W3C home > Mailing lists > Public > www-style@w3.org > February 2013

RE: [css-variables] Last call comments

From: François REMY <francois.remy.dev@outlook.com>
Date: Sat, 9 Feb 2013 19:06:39 +0100
Message-ID: <DUB002-W47C9D2953BADBF8ED0515CA5040@phx.gbl>
To: Tab Atkins Jr. <jackalmage@gmail.com>
CC: CSS WG <www-style@w3.org>
> the current syntax does
> not block us from doing things similar to what you want in the future.

Ok, this is where we disagree then. To me, its seems that the current syntax is a blocking factor because it makes many things impossible to generalize and is particularized to access custom properties on the current element while it would be trivial to make it more general without even introducing any feature. 

Making things more general without actually adding any new feature isn't adding any new feature, indeed. The point is: I show there are many desirable features and those are not easy to cover with the particularized syntax currently found in the specification. Instead of keeping on adding new syntax, let's make something that's internally improvable.

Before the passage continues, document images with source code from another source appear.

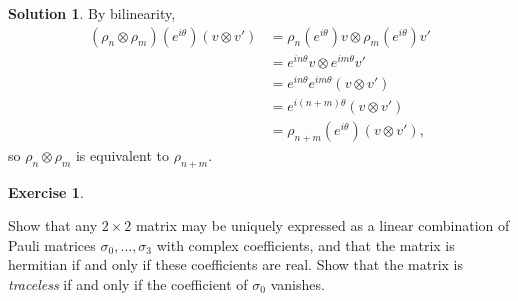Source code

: \documentclass[11pt, a4paper]{report}
\theoremstyle{definition}
\newtheorem{exercise}{Exercise}[part]
\newtheorem{solution}{Solution}[part]
\newenvironment{ex}{\begin{exercise}}{\end{exercise}\pagebreak[1]}
\newenvironment{sol}{\begin{solution}}{\end{solution}\pagebreak[3]}
\begin{document}
\begin{sol}

By bilinearity,
\begin{align*}
    (\rho_n \otimes \rho_m) (e^{i\theta}) (v \otimes v') &= \rho_n(e^{i\theta}) v \otimes \rho_m(e^{i\theta}) v' \\
        &= e^{in\theta} v \otimes e^{im\theta} v' \\
        &= e^{in\theta} e^{im\theta} (v \otimes v') \\
        &= e^{i(n + m)\theta} (v \otimes v') \\
        &= \rho_{n + m}(e^{i\theta}) (v \otimes v'),
\end{align*}
so $\rho_n \otimes \rho_m$ is equivalent to $\rho_{n + m}$.

\end{sol}

\begin{ex}\label{ex:paulimatrices}

Show that any $2 \times 2$ matrix may be uniquely expressed as a linear combination of Pauli matrices $\sigma_0, \ldots, \sigma_3$ with complex coefficients, and that the matrix is hermitian if and only if these coefficients are real.
Show that the matrix is \emph{traceless} if and only if the coefficient of $\sigma_0$ vanishes.

\end{ex}
\end{document}
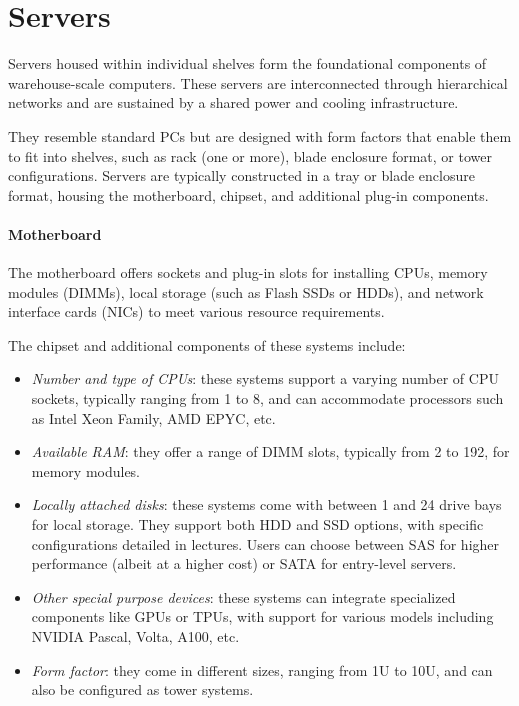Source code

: \section{Servers}

Servers housed within individual shelves form the foundational components of warehouse-scale computers. 
These servers are interconnected through hierarchical networks and are sustained by a shared power and cooling infrastructure.

They resemble standard PCs but are designed with form factors that enable them to fit into shelves, such as rack (one or more), blade enclosure format, or tower configurations. 
Servers are typically constructed in a tray or blade enclosure format, housing the motherboard, chipset, and additional plug-in components.

\paragraph*{Motherboard}
The motherboard offers sockets and plug-in slots for installing CPUs, memory modules (DIMMs), local storage (such as Flash SSDs or HDDs), and network interface cards (NICs) to meet various resource requirements.

The chipset and additional components of these systems include:
\begin{itemize}
    \item \textit{Number and type of CPUs}: these systems support a varying number of CPU sockets, typically ranging from 1 to 8, and can accommodate processors such as Intel Xeon Family, AMD EPYC, etc.
    \item \textit{Available RAM}: they offer a range of DIMM slots, typically from 2 to 192, for memory modules.
    \item \textit{Locally attached disks}: these systems come with between 1 and 24 drive bays for local storage. 
        They support both HDD and SSD options, with specific configurations detailed in lectures. 
        Users can choose between SAS for higher performance (albeit at a higher cost) or SATA for entry-level servers.
    \item \textit{Other special purpose devices}: these systems can integrate specialized components like GPUs or TPUs, with support for various models including NVIDIA Pascal, Volta, A100, etc.
    \item \textit{Form factor}: they come in different sizes, ranging from 1U to 10U, and can also be configured as tower systems.
\end{itemize}

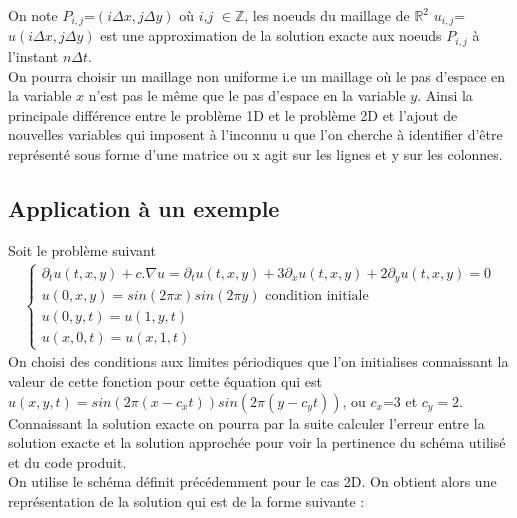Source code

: \documentclass[12pt]{article}
\begin{document}
On note $P_{i,j}$=$(i \Delta x,j \Delta y)$ où $i$,$j$ $\in\mathbb{Z}$, les noeuds du maillage de $\mathbb{R}^2$  $u_{i,j}$=$u(i \Delta x,j \Delta y)$ est une approximation de la solution exacte aux noeuds $P_{i,j}$ à l'instant $n\Delta t$.
\\On pourra choisir un maillage non uniforme i.e un maillage où le pas d'espace en la variable $x$ n'est pas le même que le pas d'espace en la variable $y$.
Ainsi la principale différence entre le problème 1D et le problème 2D et l'ajout de nouvelles variables qui imposent à l'inconnu u que l'on cherche à identifier d'être représenté sous forme d'une matrice ou x agit sur les lignes et y sur les colonnes.
\subsection{Application à un exemple}
Soit le problème suivant
\begin{eqnarray*}
      \left\{
        \begin{array}{llll}
            \partial_tu(t,x,y)+c.\nabla u=\partial_tu(t,x,y) +3\partial_xu(t,x,y)+2\partial_yu(t,x,y)=0
            \\ u(0,x,y)=sin(2\pi x)sin(2\pi y) \text{ condition initiale}
            \\u(0,y,t)=u(1,y,t)
            \\u(x,0,t)=u(x,1,t)
        \end{array}
    \right .
\end{eqnarray*}
On choisi des conditions aux limites périodiques que l'on initialises connaissant la valeur de cette fonction pour cette équation qui est $u(x,y,t)=sin(2\pi (x-c_xt))sin(2\pi(y-c_yt))$, ou $c_x$=3 et $c_y=2$.
Connaissant la solution exacte on pourra par la suite calculer l'erreur entre la solution exacte et la solution approchée pour voir la pertinence du schéma utilisé et du code produit.
\\On utilise le schéma définit précédemment pour le cas 2D. On obtient alors une représentation de la solution qui est de la forme suivante :
\end{document}
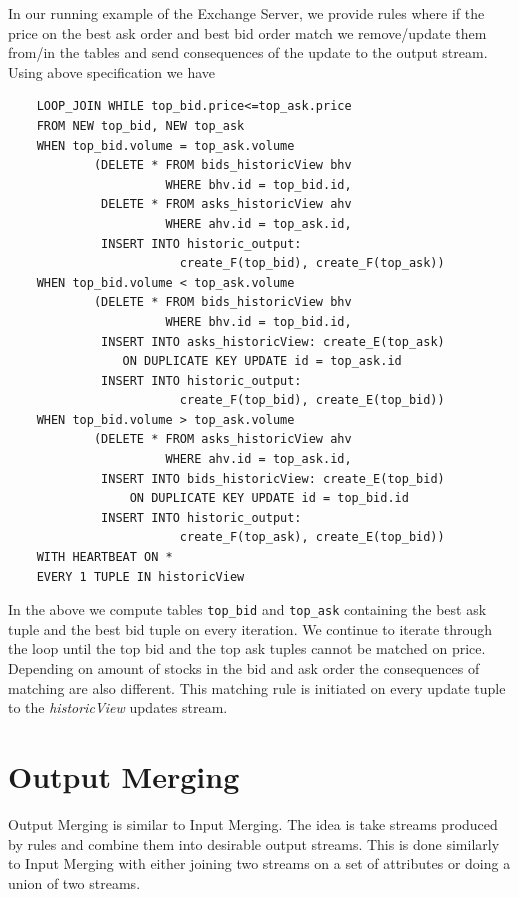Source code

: \documentclass{article}
\begin{document}
In our running example of the Exchange Server, we provide rules where if the price on the best ask order and best bid order match we remove/update them from/in the tables and send consequences of the update to the output stream. Using above specification we have

\begin{verbatim}  
    LOOP_JOIN WHILE top_bid.price<=top_ask.price
    FROM NEW top_bid, NEW top_ask
    WHEN top_bid.volume = top_ask.volume 
            (DELETE * FROM bids_historicView bhv 
                      WHERE bhv.id = top_bid.id,
             DELETE * FROM asks_historicView ahv 
                      WHERE ahv.id = top_ask.id,
             INSERT INTO historic_output: 
                        create_F(top_bid), create_F(top_ask))
    WHEN top_bid.volume < top_ask.volume 
            (DELETE * FROM bids_historicView bhv 
                      WHERE bhv.id = top_bid.id,
             INSERT INTO asks_historicView: create_E(top_ask) 
                ON DUPLICATE KEY UPDATE id = top_ask.id
             INSERT INTO historic_output:
                        create_F(top_bid), create_E(top_bid))
    WHEN top_bid.volume > top_ask.volume 
            (DELETE * FROM asks_historicView ahv 
                      WHERE ahv.id = top_ask.id,
             INSERT INTO bids_historicView: create_E(top_bid) 
                 ON DUPLICATE KEY UPDATE id = top_bid.id
             INSERT INTO historic_output:
                        create_F(top_ask), create_E(top_bid))
    WITH HEARTBEAT ON *
    EVERY 1 TUPLE IN historicView
\end{verbatim}

In the above we compute tables {\tt top\_bid} and {\tt top\_ask} containing the best ask tuple and the best bid tuple on every iteration. We continue to iterate through the loop until the top bid and the top ask tuples cannot be matched on price. Depending on amount of stocks in the bid and ask order the consequences of matching are also different. This matching rule is initiated on every update tuple to the \emph{historicView} updates stream. 


\section{Output Merging}

Output Merging is similar to Input Merging. The idea is take streams produced by rules and combine them into desirable output streams. This is done similarly to Input Merging with either joining two streams on a set of attributes or doing a union of two streams.  
\end{document}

I feel so sorry to disagree with you; be sure that if I insist it's really because I think this is important.


> > Concrete proposals:
> > - Replace var(name) by get(var-name)/get(prop var-name) and prop(var-name)
> > to make referencing any property syntaxically possible
>
> Using cascaded values is likely confusing, since most authors have
> little conception of the value stages in the first place, and the
> cascaded value leaves quite a lot of things unresolved.

Saying that authors can't understand that the value that will be used is exactly the value they typed with no transformation applied seems like a clear understimation of the average author to me ;-)

Again, it's exactly what's done by the prepocessors people love to use. Those, by the way, use *real* variables.


> Also, this can be done with a light refactoring using current
> variables. In your example, replace all instances of 'width' with
> 'var-width', then add a "width: var(width);" declaration to the first
> rule. While *slightly* less convenient, this is doable with no new
> features, and no possibility of confusion wrt value stages.

This is not only less convenient, this is a large-scale namespace pollution. If you need to do this with multiple nested items, I promise you'll have a hard time understand what's going on. Why use a hack when you can do the legitimate thing?

I can live with this solution, which is why I propose to delay to Level 2, but I would like to make sure it will eventually be fixed in an elegant way in the future.


> For most people, the concept will be "variables", so that's the naming
> I'm using.

I'm still looking for those 'most people' but I guess neither of us can prove our point here so I'll leave this to the group majority. To me, calling custom properties 'variables' is technically wrong and specs should use technical terms correctly. After that, if some people want to use another name they find more friendly, they're still free to do it.


> Comma is a standard separator for arguments in CSS. We can add more
> stuff into the syntax quite easily by just putting it in the first
> argument. The only other separate we use in CSS is /, which can be
> used if necessary for disambiguation later.

There's at this point no function taking an argument accepting a comma as part of the value either. To particular needs, particular solutions. var(font, Calibri, sans-serif) is quite unclear to my eyes. If there's a way to make things better, why not use it?


> There's no reason to separate the two concepts, since they're
> necessary to get the full value out of variables anyway. The spec has
> several examples which talk about using custom properties solely for
> JS, but if you'd like to write your own tutorials for such, feel free.

Actually, I think I tend to agree with you here, this exercice was more of a way to show how I distinguish the two concepts in my mind, this could potentially help follow my reasoning. It's not strictly needed to split the spec up (our own spec is still in one file, btw).